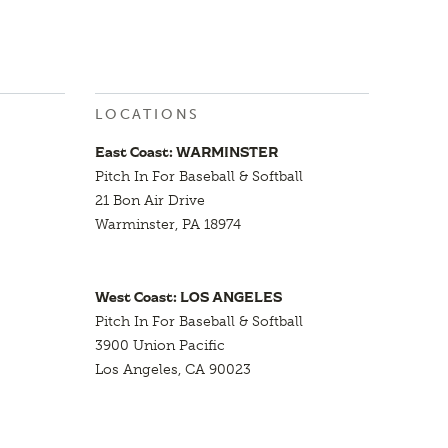
LOCATIONS
East Coast: WARMINSTER
Pitch In For Baseball & Softball
21 Bon Air Drive
Warminster, PA 18974
West Coast: LOS ANGELES
Pitch In For Baseball & Softball
3900 Union Pacific
Los Angeles, CA 90023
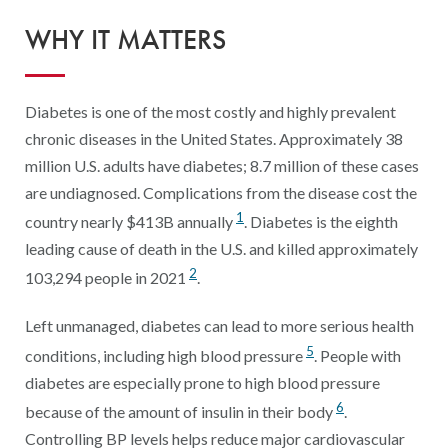
Digital Qualit
WHY IT MATTERS
HEDIS Electron
Modernization 
Diabetes is one of the most costly and highly prevalent
chronic diseases in the United States. Approximately 38
million U.S. adults have diabetes; 8.7 million of these cases
are undiagnosed. Complications from the disease cost the
1
country nearly $413B annually
. Diabetes is the eighth
leading cause of death in the U.S. and killed approximately
2
103,294 people in 2021
.
Left unmanaged, diabetes can lead to more serious health
5
conditions, including high blood pressure
. People with
diabetes are especially prone to high blood pressure
6
because of the amount of insulin in their body
.
Controlling BP levels helps reduce major cardiovascular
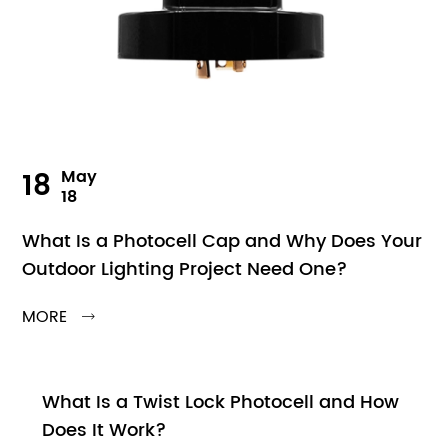
18
May
18
What Is a Photocell Cap and Why Does Your
Outdoor Lighting Project Need One?
MORE

What Is a Twist Lock Photocell and How
Does It Work?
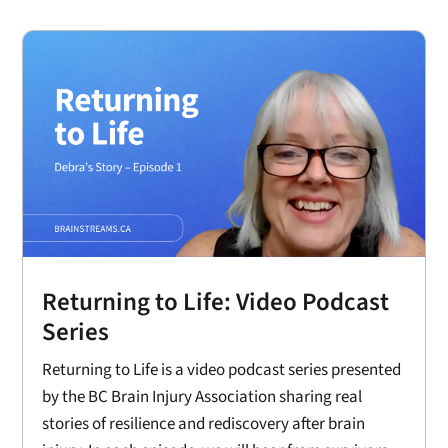
Returning to Life: Video Podcast
Series
Returning to Life is a video podcast series presented
by the BC Brain Injury Association sharing real
stories of resilience and rediscovery after brain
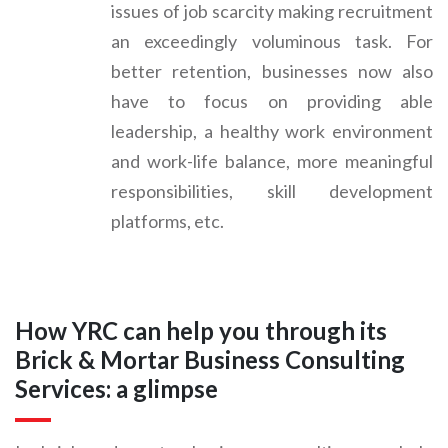
issues of job scarcity making recruitment
an exceedingly voluminous task. For
better retention, businesses now also
have to focus on providing able
leadership, a healthy work environment
and work-life balance, more meaningful
responsibilities, skill development
platforms, etc.
How YRC can help you through its
Brick & Mortar Business Consulting
Services: a glimpse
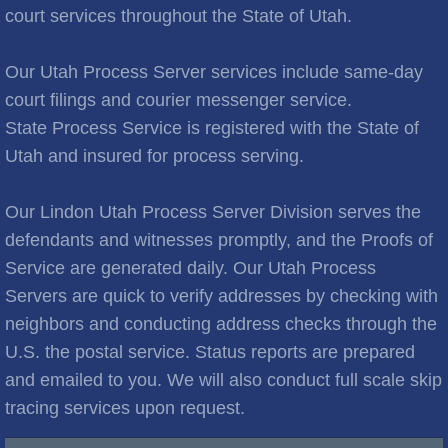
Brooks City
court services throughout the State of Utah.
Cities C
Our Utah Process Server services include same-day
court filings and courier messenger service.
Cache Junction
State Process Service is registered with the State of
Utah and insured for process serving.
Castle Hills
Cedar City
Our Lindon Utah Process Server Division serves the
defendants and witnesses promptly, and the Proofs of
Cedar Hills
Service are generated daily. Our Utah Process
Servers are quick to verify addresses by checking with
Cedar Valley
neighbors and conducting address checks through the
U.S. the postal service. Status reports are prepared
Centerville
and emailed to you. We will also conduct full scale skip
tracing services upon request.
Central Valley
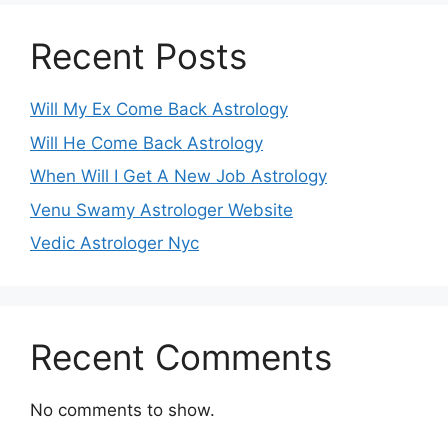
Recent Posts
Will My Ex Come Back Astrology
Will He Come Back Astrology
When Will I Get A New Job Astrology
Venu Swamy Astrologer Website
Vedic Astrologer Nyc
Recent Comments
No comments to show.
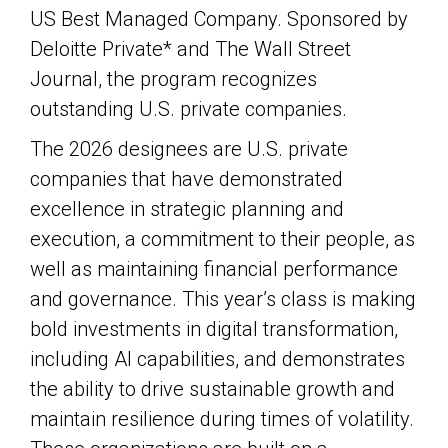
US Best Managed Company. Sponsored by
Deloitte Private* and The Wall Street
Journal, the program recognizes
outstanding U.S. private companies.
The 2026 designees are U.S. private
companies that have demonstrated
excellence in strategic planning and
execution, a commitment to their people, as
well as maintaining financial performance
and governance. This year’s class is making
bold investments in digital transformation,
including AI capabilities, and demonstrates
the ability to drive sustainable growth and
maintain resilience during times of volatility.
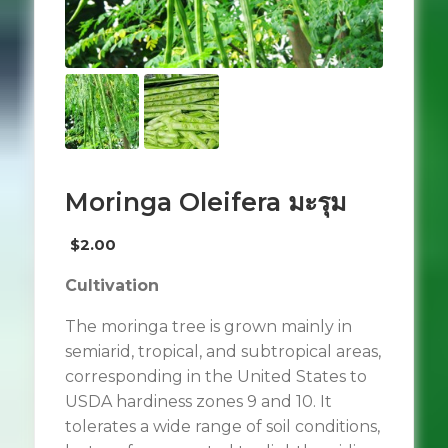
Moringa Oleifera มะรุม
$
2.00
Cultivation
The moringa tree is grown mainly in
semiarid, tropical, and subtropical areas,
corresponding in the United States to
USDA hardiness zones 9 and 10. It
tolerates a wide range of soil conditions,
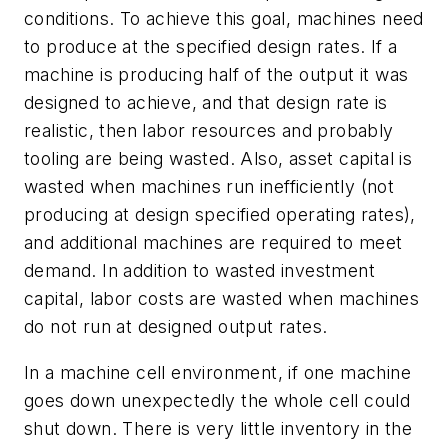
conditions. To achieve this goal, machines need
to produce at the specified design rates. If a
machine is producing half of the output it was
designed to achieve, and that design rate is
realistic, then labor resources and probably
tooling are being wasted. Also, asset capital is
wasted when machines run inefficiently (not
producing at design specified operating rates),
and additional machines are required to meet
demand. In addition to wasted investment
capital, labor costs are wasted when machines
do not run at designed output rates.
In a machine cell environment, if one machine
goes down unexpectedly the whole cell could
shut down. There is very little inventory in the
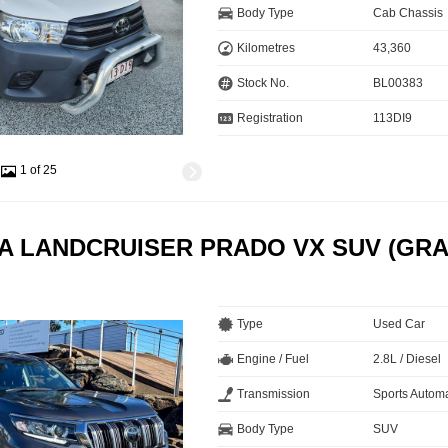
Body Type
Cab Chassis
Kilometres
43,360
Stock No.
BL00383
Registration
113DI9
1 of 25
A LANDCRUISER PRADO VX SUV (GRA
Type
Used Car
Engine / Fuel
2.8L / Diesel
Transmission
Sports Automa
Body Type
SUV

+ + +

What the exercise asks: Report every line from the material above that mentions the word "pressure".

Your response:
conditions, including high blood pressure
diabetes are especially prone to high blood pressure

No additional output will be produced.